*Consigne*. Recopiez intégralement et sans la moindre modification le compte rendu ci-dessous sur l'ouvrage consacré à la culture fasciste.

*Texte source*.
====

Jérémy Guedj et Barbara Meazzi (dir.), La culture fasciste entre latinité et méditerranéité (1880-1940)

Andrea Avalli
p. 239-241
Référence(s) :

Jérémy Guedj et Barbara Meazzi (dir.), La culture fasciste entre latinité et méditerranéité (1880-1940), in Cahiers de la Méditerranée 95, 2017, 20 € / ISSN 03959317 ; disponible en ligne : https://0-journals-openedition-org.catalogue.libraries.london.ac.uk/cdlm/8781

Texte intégral

1En 2017, les Cahiers de la Méditerranée ont publié sous forme de dossier les actes d’un colloque international tenu à l’Université Nice Sophia Antipolis les 26 et 27 novembre 2015. Ce dossier, maintenant en libre accès en ligne, recueille des recherches qui étudient le fascisme d’un point de vue transnational, à travers les idées de latinité et méditerranéité. En utilisant un imaginaire historique et géographique lié à l’Antiquité, ces deux notions expriment une « communauté imaginée » (Anderson), une « tradition inventée » (Hobsbawm-Ranger), une identité culturelle très discutée en France et en Italie entre xixe et xxe siècles. La publication de ces recherches s’inscrit ainsi dans une série de travaux qui, ces dernières années, ont étudié la dimension transnationale du fascisme et ses enjeux culturels franco-italiens (voir les œuvres publiées ou coordonnées, entre autres, par C. Poupault, S. Rey, J. Guedj, A. Giladi).

====

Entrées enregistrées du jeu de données
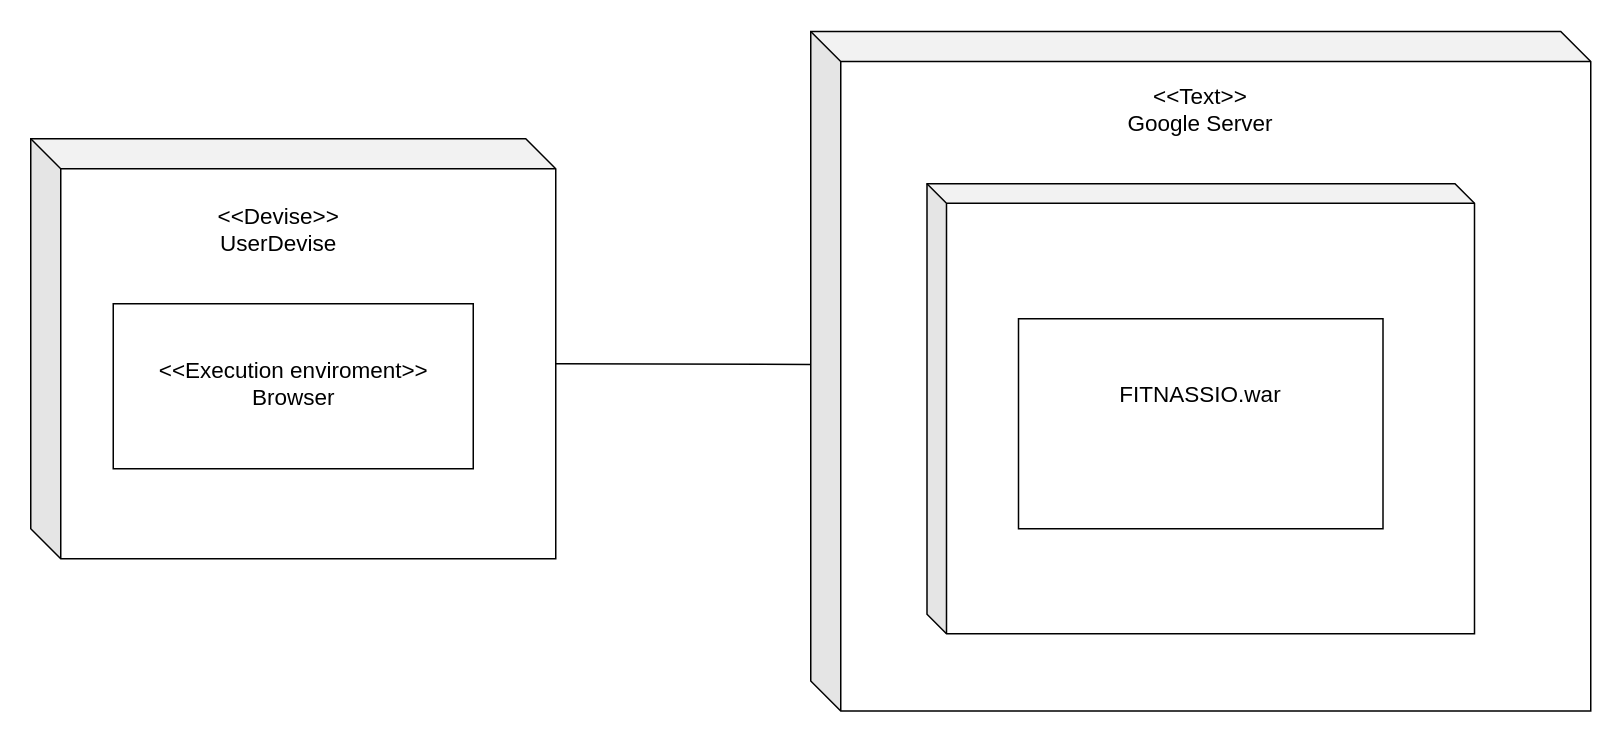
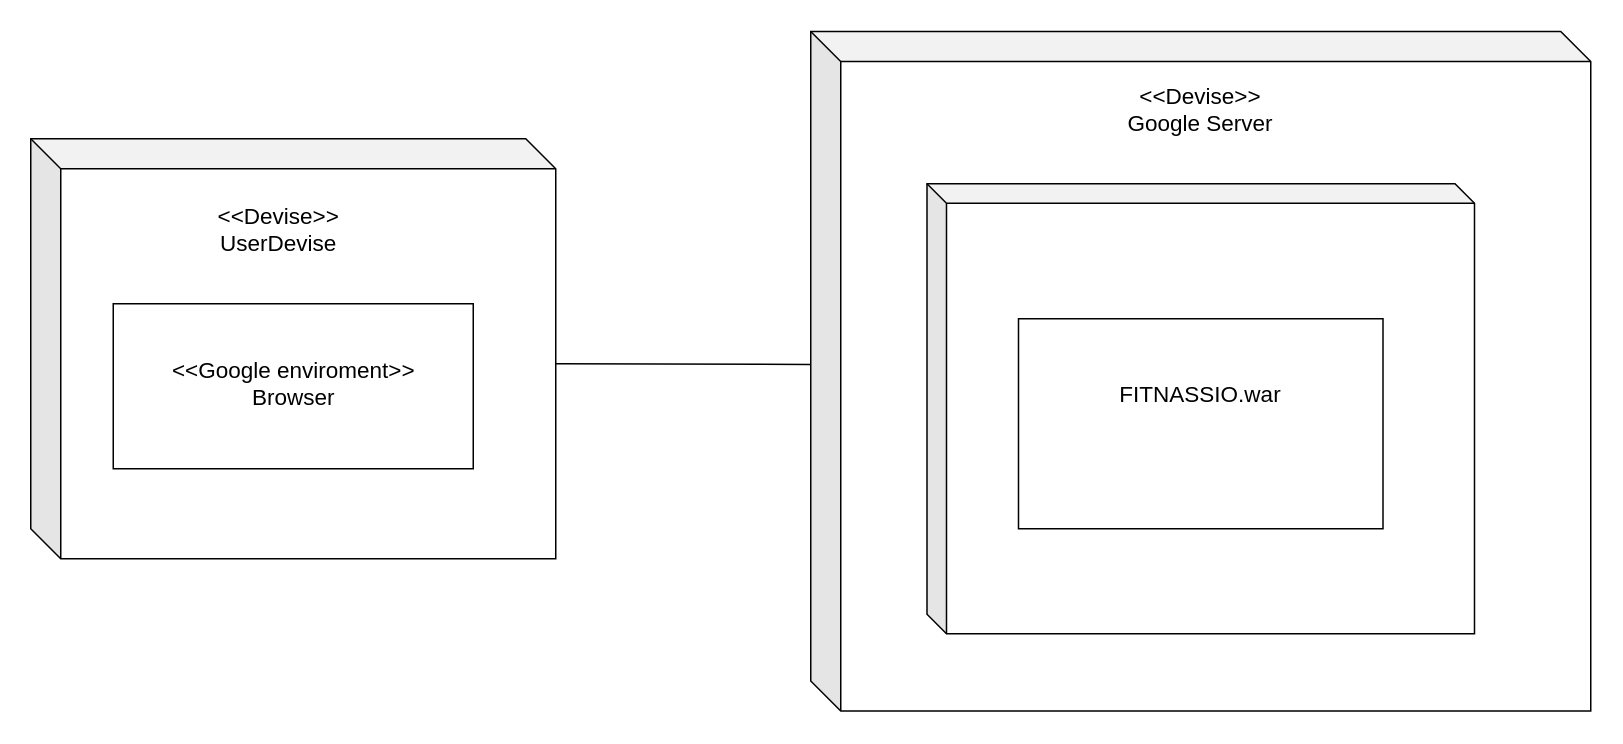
  <mxCell id="0" />
  <mxCell id="1" parent="0" />
  <mxCell id="2" value="" style="shape=cube;whiteSpace=wrap;html=1;boundedLbl=1;backgroundOutline=1;darkOpacity=0.05;darkOpacity2=0.1;" vertex="1" parent="1"><mxGeometry x="20" y="92" width="350" height="280" as="geometry" /></mxCell>
  <mxCell id="3" value="" style="shape=cube;whiteSpace=wrap;html=1;boundedLbl=1;backgroundOutline=1;darkOpacity=0.05;darkOpacity2=0.1;" vertex="1" parent="1"><mxGeometry x="540" y="20.5" width="520" height="453" as="geometry" /></mxCell>
  <mxCell id="4" value="&lt;font style=&quot;font-size: 15px&quot;&gt;&amp;lt;&amp;lt;Devise&amp;gt;&amp;gt;&lt;br&gt;UserDevise&lt;/font&gt;&lt;br&gt;" style="text;html=1;strokeColor=none;fillColor=none;align=center;verticalAlign=middle;whiteSpace=wrap;rounded=0;" vertex="1" parent="1"><mxGeometry x="117.5" y="142" width="135" height="20" as="geometry" /></mxCell>
  <mxCell id="5" value="Text" style="text;html=1;strokeColor=none;fillColor=none;align=center;verticalAlign=middle;whiteSpace=wrap;rounded=0;" vertex="1" parent="1"><mxGeometry x="175" y="237" width="40" height="20" as="geometry" /></mxCell>
  <mxCell id="6" value="" style="rounded=0;whiteSpace=wrap;html=1;" vertex="1" parent="1"><mxGeometry x="75" y="202" width="240" height="110" as="geometry" /></mxCell>
- <mxCell id="7" value="&lt;font style=&quot;font-size: 15px&quot;&gt;&amp;lt;&amp;lt;Execution enviroment&amp;gt;&amp;gt;&lt;br&gt;Browser&lt;/font&gt;&lt;br&gt;" style="text;html=1;strokeColor=none;fillColor=none;align=center;verticalAlign=middle;whiteSpace=wrap;rounded=0;" vertex="1" parent="1"><mxGeometry x="64" y="238" width="263" height="34" as="geometry" /></mxCell>
- <mxCell id="8" value="&lt;font style=&quot;font-size: 15px&quot;&gt;&amp;lt;&amp;lt;Text&amp;gt;&amp;gt;&lt;br&gt;Google Server&lt;/font&gt;&lt;br&gt;" style="text;html=1;strokeColor=none;fillColor=none;align=center;verticalAlign=middle;whiteSpace=wrap;rounded=0;" vertex="1" parent="1"><mxGeometry x="725" y="52" width="150" height="40" as="geometry" /></mxCell>
+ <mxCell id="7" value="&lt;font style=&quot;font-size: 15px&quot;&gt;&amp;lt;&amp;lt;Google enviroment&amp;gt;&amp;gt;&lt;br&gt;Browser&lt;/font&gt;&lt;br&gt;" style="text;html=1;strokeColor=none;fillColor=none;align=center;verticalAlign=middle;whiteSpace=wrap;rounded=0;" vertex="1" parent="1"><mxGeometry x="64" y="238" width="263" height="34" as="geometry" /></mxCell>
+ <mxCell id="8" value="&lt;font style=&quot;font-size: 15px&quot;&gt;&amp;lt;&amp;lt;Devise&amp;gt;&amp;gt;&lt;br&gt;Google Server&lt;/font&gt;&lt;br&gt;" style="text;html=1;strokeColor=none;fillColor=none;align=center;verticalAlign=middle;whiteSpace=wrap;rounded=0;" vertex="1" parent="1"><mxGeometry x="725" y="52" width="150" height="40" as="geometry" /></mxCell>
  <mxCell id="9" value="" style="shape=cube;whiteSpace=wrap;html=1;boundedLbl=1;backgroundOutline=1;darkOpacity=0.05;darkOpacity2=0.1;size=13;" vertex="1" parent="1"><mxGeometry x="617.5" y="122" width="365" height="300" as="geometry" /></mxCell>
  <mxCell id="10" value="" style="rounded=0;whiteSpace=wrap;html=1;" vertex="1" parent="1"><mxGeometry x="678.5" y="212" width="243" height="140" as="geometry" /></mxCell>
  <mxCell id="11" value="&lt;font style=&quot;font-size: 15px&quot;&gt;FITNASSIO.war&lt;/font&gt;" style="text;html=1;strokeColor=none;fillColor=none;align=center;verticalAlign=middle;whiteSpace=wrap;rounded=0;" vertex="1" parent="1"><mxGeometry x="695" y="252" width="210" height="20" as="geometry" /></mxCell>
  <mxCell id="12" value="" style="endArrow=none;html=1;entryX=0;entryY=0.49;entryDx=0;entryDy=0;entryPerimeter=0;exitX=0;exitY=0;exitDx=350;exitDy=150;exitPerimeter=0;" edge="1" parent="1" source="2" target="3"><mxGeometry width="50" height="50" relative="1" as="geometry"><mxPoint x="190" y="542" as="sourcePoint" /><mxPoint x="240" y="492" as="targetPoint" /></mxGeometry></mxCell>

====

*Réponse rédigée*.
Jérémy Guedj et Barbara Meazzi (dir.), La culture fasciste entre latinité et méditerranéité (1880-1940)

Andrea Avalli
p. 239-241
Référence(s) :

Jérémy Guedj et Barbara Meazzi (dir.), La culture fasciste entre latinité et méditerranéité (1880-1940), in Cahiers de la Méditerranée 95, 2017, 20 € / ISSN 03959317 ; disponible en ligne : https://0-journals-openedition-org.catalogue.libraries.london.ac.uk/cdlm/8781

Texte intégral

1En 2017, les Cahiers de la Méditerranée ont publié sous forme de dossier les actes d’un colloque international tenu à l’Université Nice Sophia Antipolis les 26 et 27 novembre 2015. Ce dossier, maintenant en libre accès en ligne, recueille des recherches qui étudient le fascisme d’un point de vue transnational, à travers les idées de latinité et méditerranéité. En utilisant un imaginaire historique et géographique lié à l’Antiquité, ces deux notions expriment une « communauté imaginée » (Anderson), une « tradition inventée » (Hobsbawm-Ranger), une identité culturelle très discutée en France et en Italie entre xixe et xxe siècles. La publication de ces recherches s’inscrit ainsi dans une série de travaux qui, ces dernières années, ont étudié la dimension transnationale du fascisme et ses enjeux culturels franco-italiens (voir les œuvres publiées ou coordonnées, entre autres, par C. Poupault, S. Rey, J. Guedj, A. Giladi).